BPM is a hot sector because of the return on investment it provides. But document generation—a specialty process technology within the BPM space—by all accounts is far ahead of the pack when it comes to ROI. This has to do with the fundamental differences between most real-world processes and document-generation processes.

Within almost any enterprise, real-world processes are constantly evolving, but process modeling has to be based on a fixed target. In other words, process modeling must be based on a snap shot of a process at a certain instant in time, but during the time it takes to model the process, the process has already begun to evolve. Evolution amounts to cracks forming in the original model, which results in band-aid processes being deployed to compensate. Eventually, the whole thing becomes unwieldy, brittle, and may end up breaking down altogether.

Document-generation processes, while they also evolve, do so in predetermined intervals. For example, in the wake of a legislative session, laws may change, which might give way to changes in document-generation process models.
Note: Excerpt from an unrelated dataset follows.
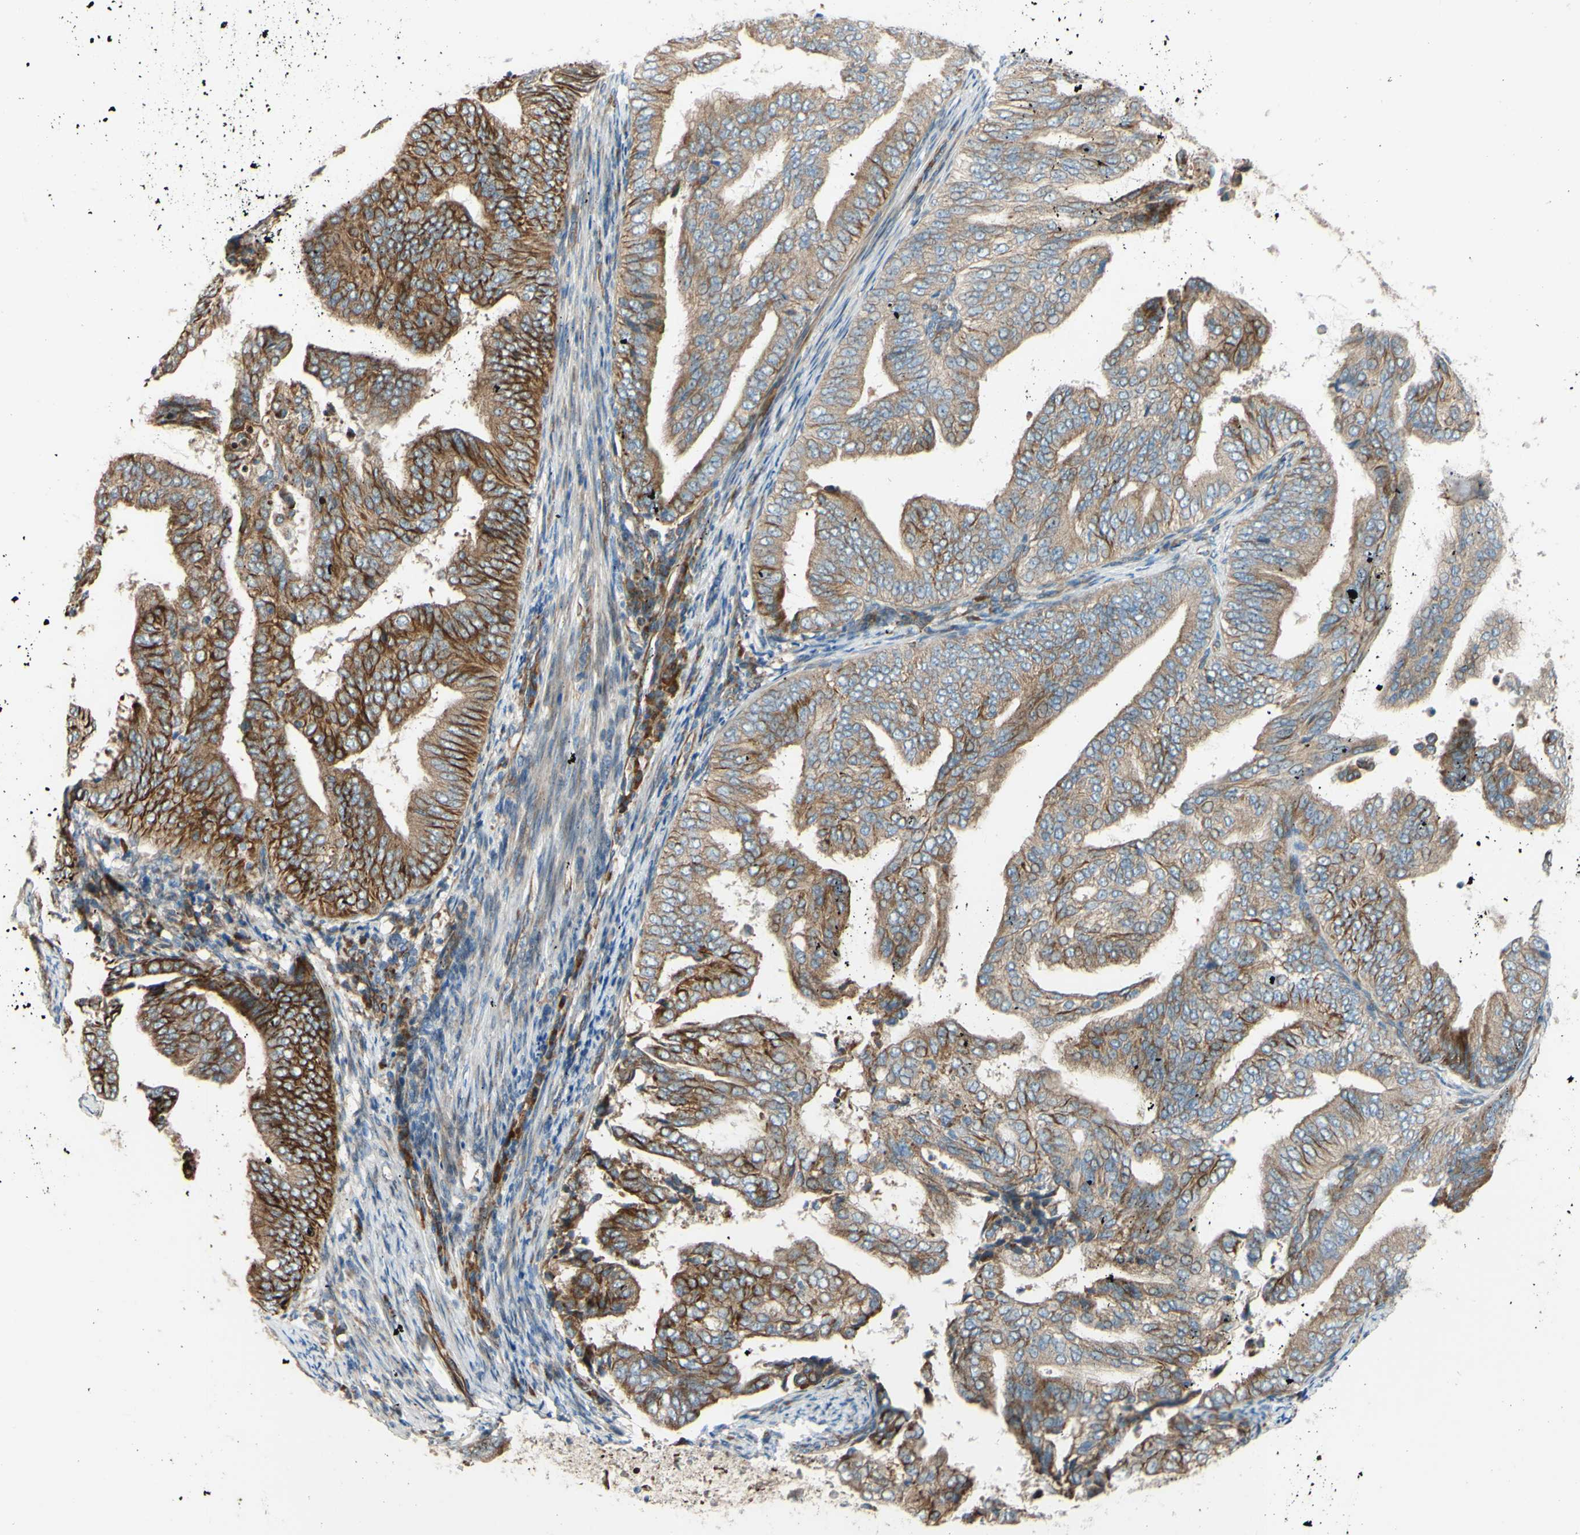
{"staining": {"intensity": "moderate", "quantity": ">75%", "location": "cytoplasmic/membranous"}, "tissue": "endometrial cancer", "cell_type": "Tumor cells", "image_type": "cancer", "snomed": [{"axis": "morphology", "description": "Adenocarcinoma, NOS"}, {"axis": "topography", "description": "Endometrium"}], "caption": "Tumor cells display moderate cytoplasmic/membranous positivity in approximately >75% of cells in endometrial cancer (adenocarcinoma).", "gene": "C1orf43", "patient": {"sex": "female", "age": 58}}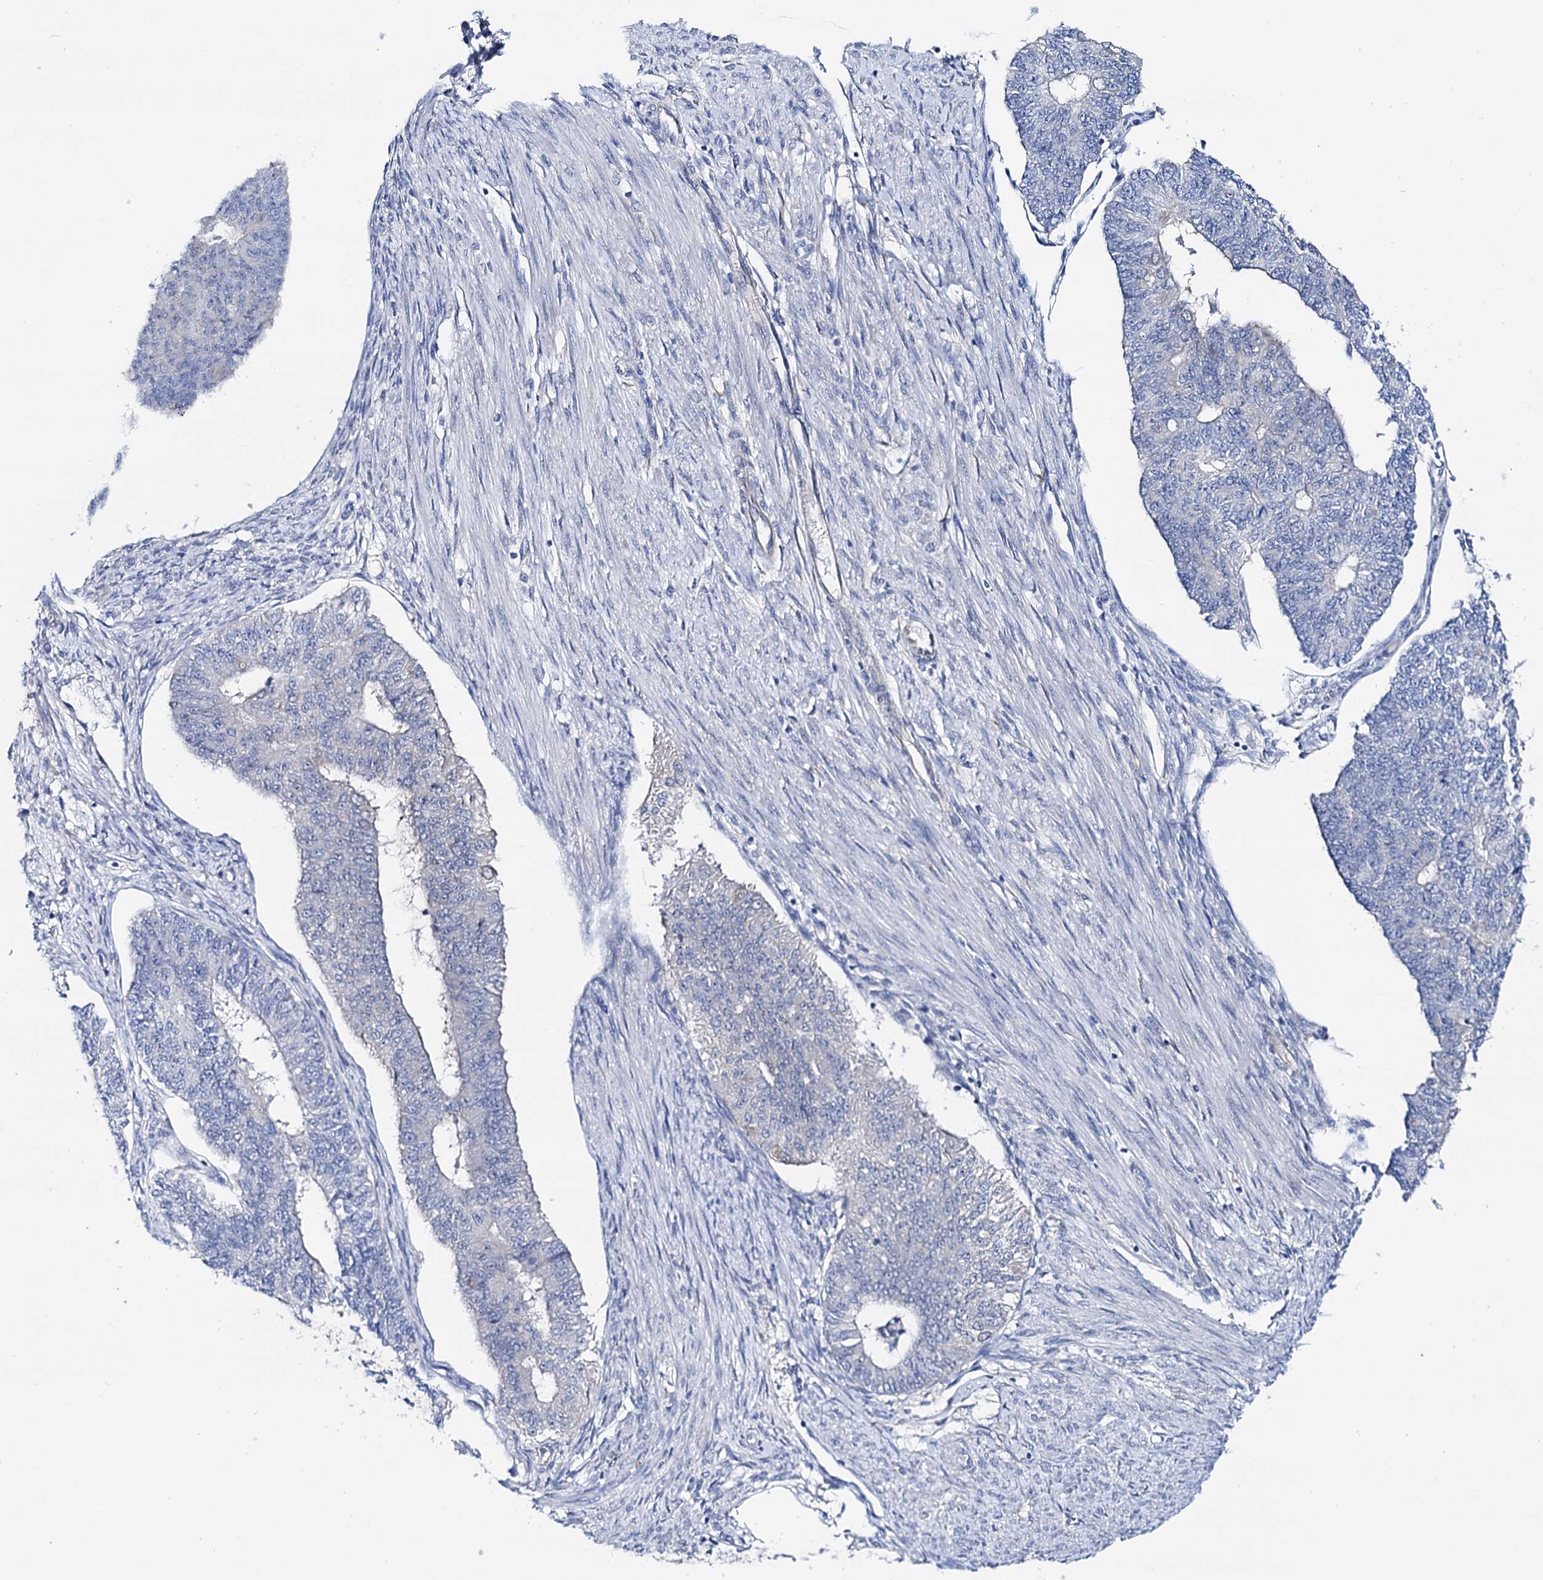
{"staining": {"intensity": "negative", "quantity": "none", "location": "none"}, "tissue": "endometrial cancer", "cell_type": "Tumor cells", "image_type": "cancer", "snomed": [{"axis": "morphology", "description": "Adenocarcinoma, NOS"}, {"axis": "topography", "description": "Endometrium"}], "caption": "Image shows no protein expression in tumor cells of endometrial cancer (adenocarcinoma) tissue.", "gene": "SHROOM1", "patient": {"sex": "female", "age": 32}}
However, in almost every instance, ample time would be provided for revision to process models before new laws go into effect.

Beyond document-generation processes being inherently more predictable and stable than other types of processes, the increases in productivity with document generation are off the chart. Caltrans, for example, a government agency in California that manages a multi-billion dollar road building/maintenance budget, reports that it reduced the time it takes to generate a single cooperative agreement (contract) from several months down to just a few hours using HotDocs. Many of the world’s largest banks, insurance companies, and enterprises of every size and type report similar results.